[EXTRACTED RECORDS]

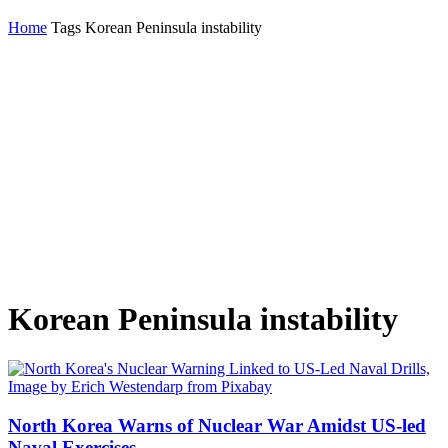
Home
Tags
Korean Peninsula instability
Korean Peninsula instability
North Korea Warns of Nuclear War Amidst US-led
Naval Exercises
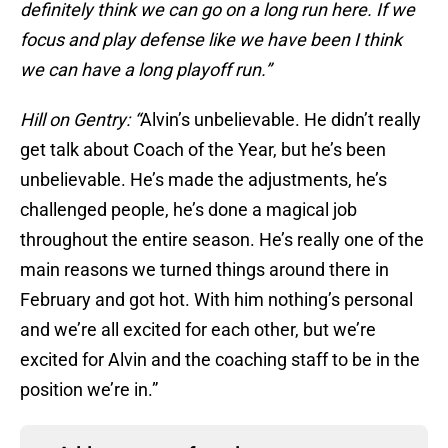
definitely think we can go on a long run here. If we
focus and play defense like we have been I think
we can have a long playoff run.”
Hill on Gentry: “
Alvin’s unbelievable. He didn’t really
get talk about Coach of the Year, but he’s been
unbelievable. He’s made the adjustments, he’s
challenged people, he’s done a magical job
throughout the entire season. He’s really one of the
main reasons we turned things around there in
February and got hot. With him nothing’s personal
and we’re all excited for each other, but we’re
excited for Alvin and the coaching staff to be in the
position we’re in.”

[/EXTRACTED RECORDS]
[EXTRACTED RECORDS]

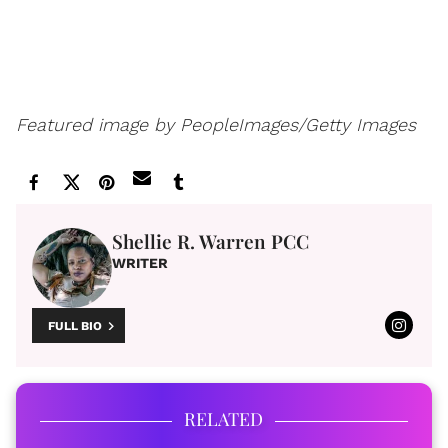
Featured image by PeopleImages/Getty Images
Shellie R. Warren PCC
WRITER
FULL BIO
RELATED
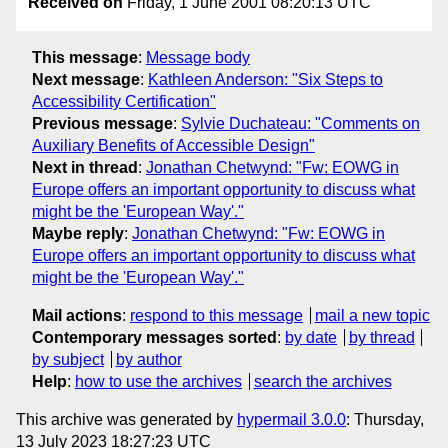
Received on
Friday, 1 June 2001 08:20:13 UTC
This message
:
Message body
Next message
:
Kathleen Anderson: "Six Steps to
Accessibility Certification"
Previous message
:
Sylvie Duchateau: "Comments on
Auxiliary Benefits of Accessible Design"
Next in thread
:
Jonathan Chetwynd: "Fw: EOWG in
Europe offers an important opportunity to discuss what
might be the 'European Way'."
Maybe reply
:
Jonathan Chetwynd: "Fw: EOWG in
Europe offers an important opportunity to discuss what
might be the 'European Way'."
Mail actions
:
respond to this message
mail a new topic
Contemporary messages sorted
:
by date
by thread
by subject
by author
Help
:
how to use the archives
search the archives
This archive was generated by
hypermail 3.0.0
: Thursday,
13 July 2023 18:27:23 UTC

[/EXTRACTED RECORDS]
[EXTRACTED RECORDS]

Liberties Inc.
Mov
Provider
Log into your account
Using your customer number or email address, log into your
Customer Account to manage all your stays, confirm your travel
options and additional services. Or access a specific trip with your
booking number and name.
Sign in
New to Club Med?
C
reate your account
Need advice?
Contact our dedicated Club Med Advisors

[/EXTRACTED RECORDS]

- **AIM OF THE TASK**:
Extract each line holding the word "been" from the records.

- **EXERCISE RESPONSE**:
focus and play defense like we have been I think
get talk about Coach of the Year, but he’s been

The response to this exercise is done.